WHAT TO PRODUCE>
Among the entries, which lines carry the string "occurrences"? Copy each of them.

(Entries taken from a collection)
◆ ◆ ◆ ◆ ◆
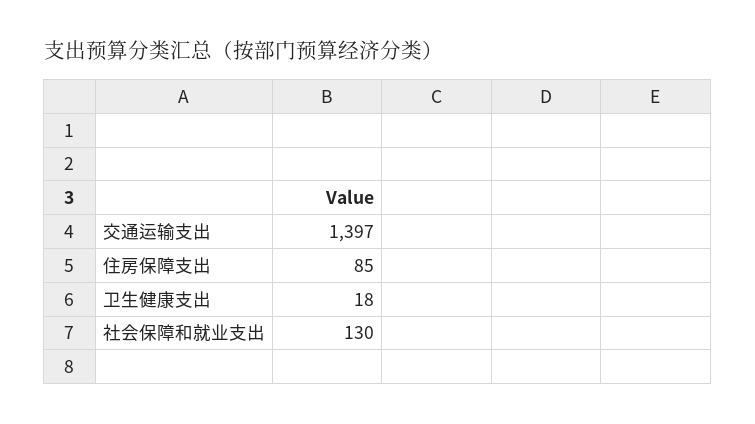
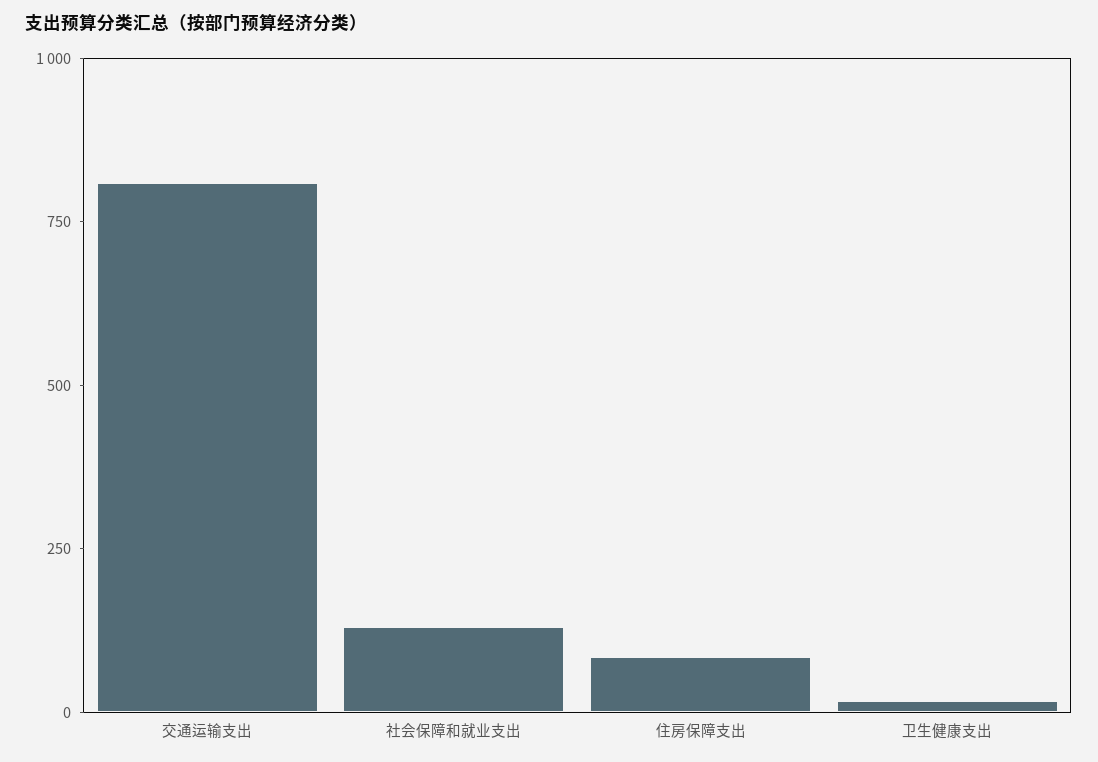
  {
-   "交通运输支出": 1397,
+   "交通运输支出": 800,
    "住房保障支出": 85,
    "卫生健康支出": 18,
    "社会保障和就业支出": 130
  }

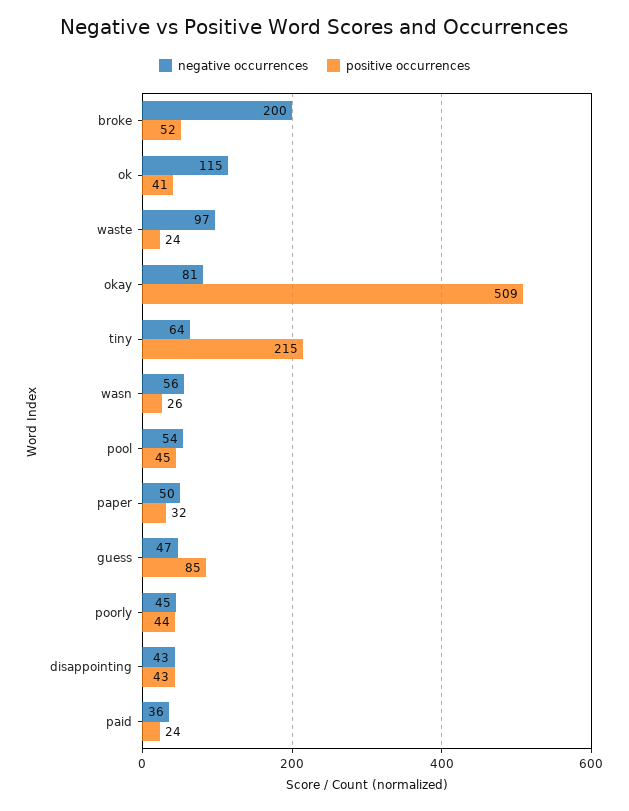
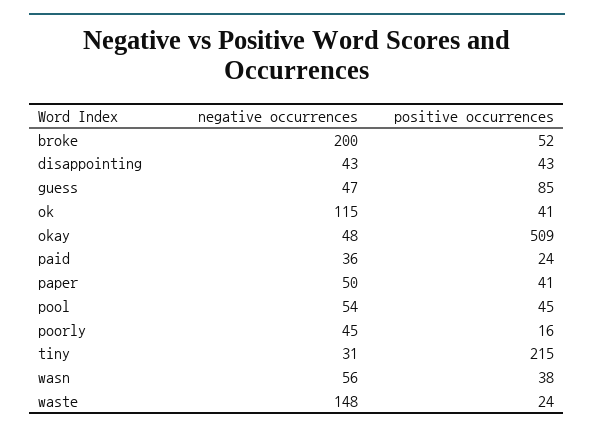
  {
    "negative occurrences": {
      "broke": 200,
      "ok": 115,
-     "waste": 97,
+     "waste": 148,
-     "okay": 81,
+     "okay": 48,
-     "tiny": 64,
+     "tiny": 31,
      "wasn": 56,
      "pool": 54,
      "paper": 50,
      "guess": 47,
      "poorly": 45,
      "disappointing": 43,
      "paid": 36
    },
    "positive occurrences": {
      "broke": 52,
      "ok": 41,
      "waste": 24,
      "okay": 509,
      "tiny": 215,
-     "wasn": 26,
+     "wasn": 38,
      "pool": 45,
-     "paper": 32,
+     "paper": 41,
      "guess": 85,
-     "poorly": 44,
+     "poorly": 16,
      "disappointing": 43,
      "paid": 24
    }
  }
◆ ◆ ◆ ◆ ◆
SOLUTION TO THIS EXERCISE>
    "negative occurrences": {
    "positive occurrences": {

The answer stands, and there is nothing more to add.